I really liked that feature. Anyone know why it would be greyed out?


----------



## 15th Warlock (Jan 23, 2005)

iLLestOne said:
			
		

> I noticed that where I could change CAT AI before, is not greyed out?
> 
> I was useing cat 4.12 and noticed it was greyed out. I then installed 5.01, still greyed out. Then went back to 4.12 and it is STILL greyed out.
> 
> I really liked that feature. Anyone know why it would be greyed out?

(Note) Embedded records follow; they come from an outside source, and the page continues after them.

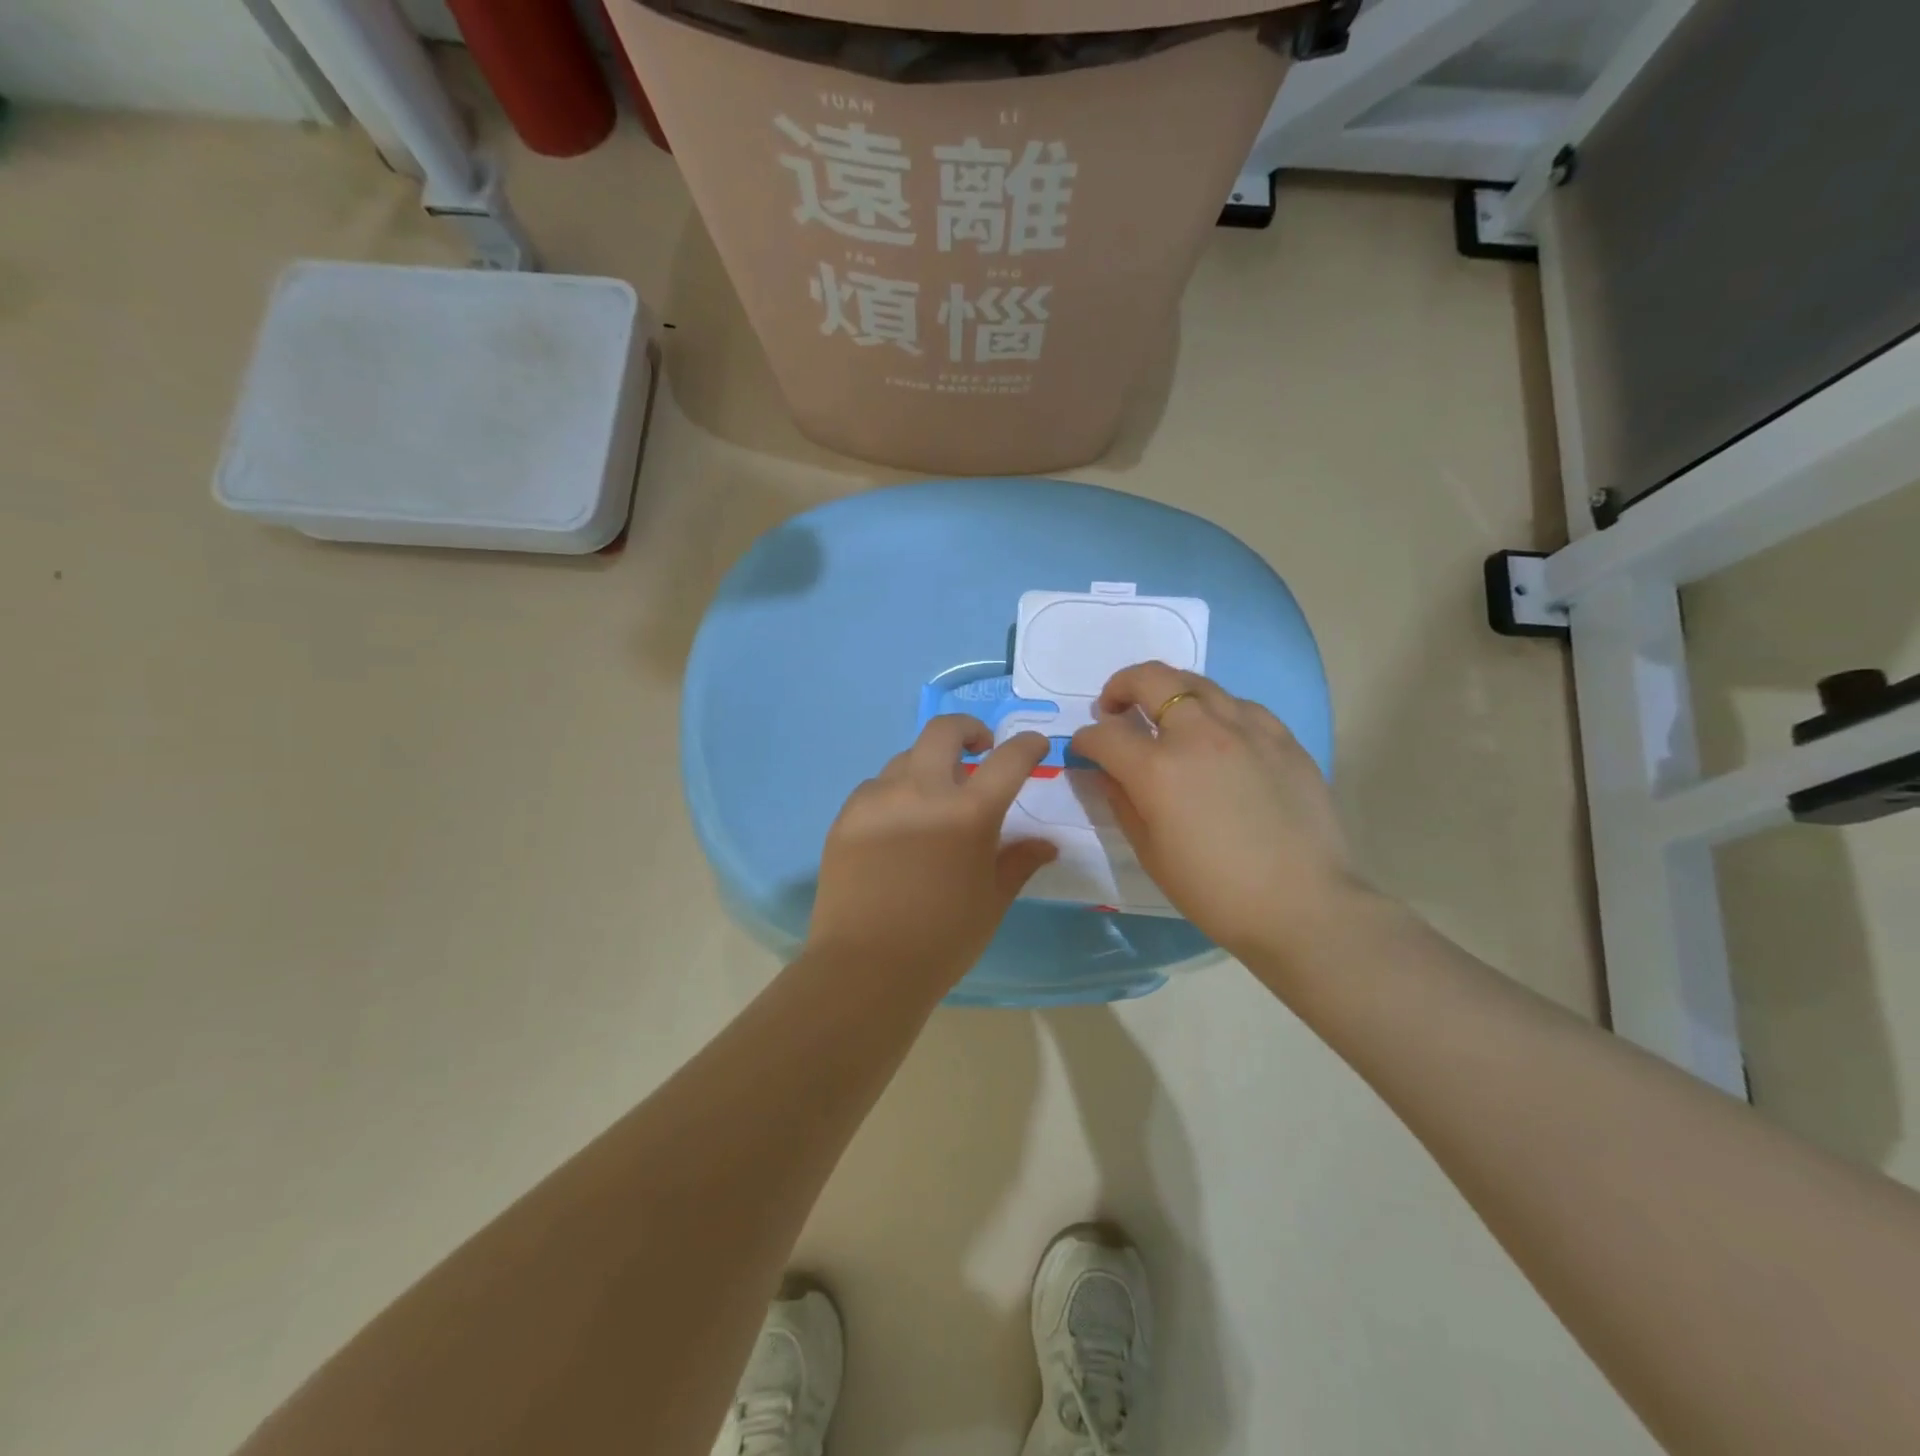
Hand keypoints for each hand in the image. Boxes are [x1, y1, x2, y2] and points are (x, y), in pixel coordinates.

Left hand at [808, 716, 1057, 993]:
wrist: (865, 967)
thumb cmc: (942, 939)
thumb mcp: (992, 901)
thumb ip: (1019, 861)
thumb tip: (1047, 844)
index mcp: (968, 813)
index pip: (1009, 759)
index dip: (1028, 745)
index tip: (1035, 746)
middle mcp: (922, 791)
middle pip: (944, 731)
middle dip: (968, 729)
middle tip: (979, 748)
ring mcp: (878, 799)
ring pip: (906, 758)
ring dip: (927, 766)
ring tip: (933, 798)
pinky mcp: (847, 815)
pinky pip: (876, 787)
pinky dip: (895, 792)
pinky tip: (897, 824)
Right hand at [1070, 662, 1356, 964]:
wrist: (1302, 906)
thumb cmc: (1213, 890)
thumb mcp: (1150, 851)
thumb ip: (1121, 800)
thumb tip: (1105, 771)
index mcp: (1158, 769)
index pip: (1105, 735)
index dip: (1085, 739)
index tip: (1084, 749)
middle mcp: (1199, 734)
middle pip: (1149, 679)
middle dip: (1120, 687)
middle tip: (1115, 709)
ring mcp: (1246, 729)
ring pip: (1196, 683)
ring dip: (1168, 692)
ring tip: (1165, 716)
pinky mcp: (1282, 736)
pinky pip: (1239, 705)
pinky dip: (1215, 711)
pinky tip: (1218, 736)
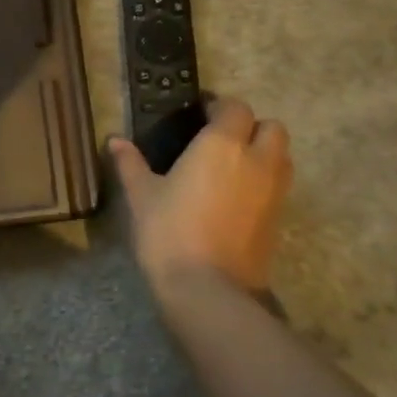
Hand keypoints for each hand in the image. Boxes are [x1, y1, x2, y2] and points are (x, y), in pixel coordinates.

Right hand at [108, 97, 291, 296]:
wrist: (208, 290)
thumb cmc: (170, 231)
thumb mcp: (142, 194)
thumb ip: (130, 163)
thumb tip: (114, 140)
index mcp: (222, 144)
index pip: (235, 107)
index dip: (219, 106)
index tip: (199, 114)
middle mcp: (256, 160)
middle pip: (271, 128)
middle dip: (251, 127)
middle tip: (222, 140)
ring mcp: (274, 192)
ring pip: (282, 156)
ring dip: (264, 153)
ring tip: (232, 167)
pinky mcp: (279, 220)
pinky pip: (280, 186)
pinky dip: (265, 182)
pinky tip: (237, 197)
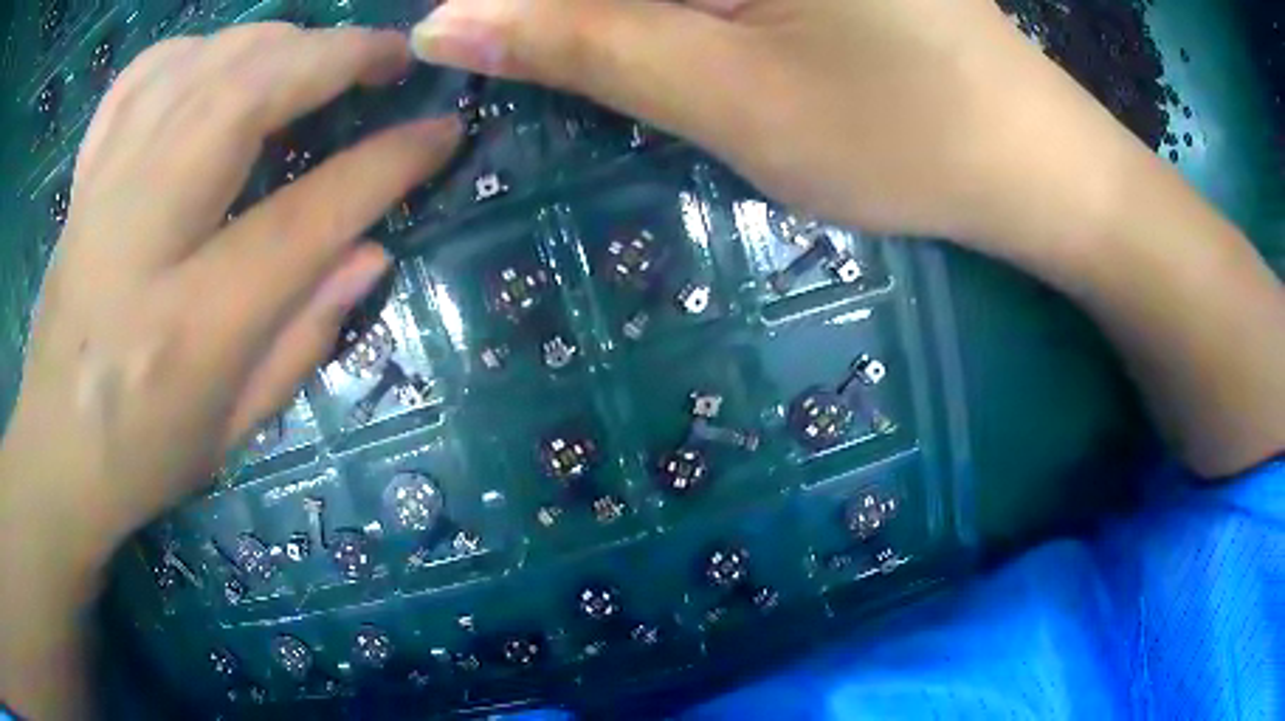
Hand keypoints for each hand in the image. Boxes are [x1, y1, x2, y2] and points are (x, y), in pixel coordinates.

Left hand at [0, 24, 459, 576]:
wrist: (55, 453)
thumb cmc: (144, 456)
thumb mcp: (235, 428)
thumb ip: (305, 337)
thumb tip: (372, 252)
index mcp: (191, 325)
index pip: (305, 217)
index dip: (386, 163)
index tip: (441, 131)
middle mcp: (143, 235)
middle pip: (246, 98)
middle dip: (335, 57)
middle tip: (391, 56)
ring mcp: (105, 192)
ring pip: (201, 66)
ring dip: (276, 42)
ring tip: (318, 54)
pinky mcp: (86, 178)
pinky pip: (143, 76)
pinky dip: (194, 49)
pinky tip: (221, 61)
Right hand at [408, 0, 1139, 254]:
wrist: (1031, 164)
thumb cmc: (902, 138)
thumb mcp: (723, 95)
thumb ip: (575, 42)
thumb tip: (444, 23)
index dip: (507, 0)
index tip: (466, 37)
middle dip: (567, 10)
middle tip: (558, 57)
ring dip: (616, 12)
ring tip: (674, 74)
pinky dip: (673, 9)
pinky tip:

Funny, I had the same problem, all I did was uninstalled the drivers, ran driver cleaner and then installed them again, after that the option was available again in Atitool.
I noticed this happened after installing version 0.0.23 too, guess that makes us two.


----------



## iLLestOne (Jan 23, 2005)

Well I found out and fixed the problem. I uninstalled net 1.1, and now it's back! 

Very strange..

http://support.microsoft.com/default.aspx?scid=kb;en-us;824643#5

Not very fun to uninstall either


----------



## R350np (Jan 24, 2005)

Wich Version of CAT 5.1 did you use? I´ve installed the CP-Version, not the CCC, and my AI never was greyed out.


----------



## iLLestOne (Jan 24, 2005)

CP-version. It was greyed out because of net 1.1. I uninstalled that, and it was back. I installed net1.1 on acc.

No CCC here, at least til the fix all the bugs...


----------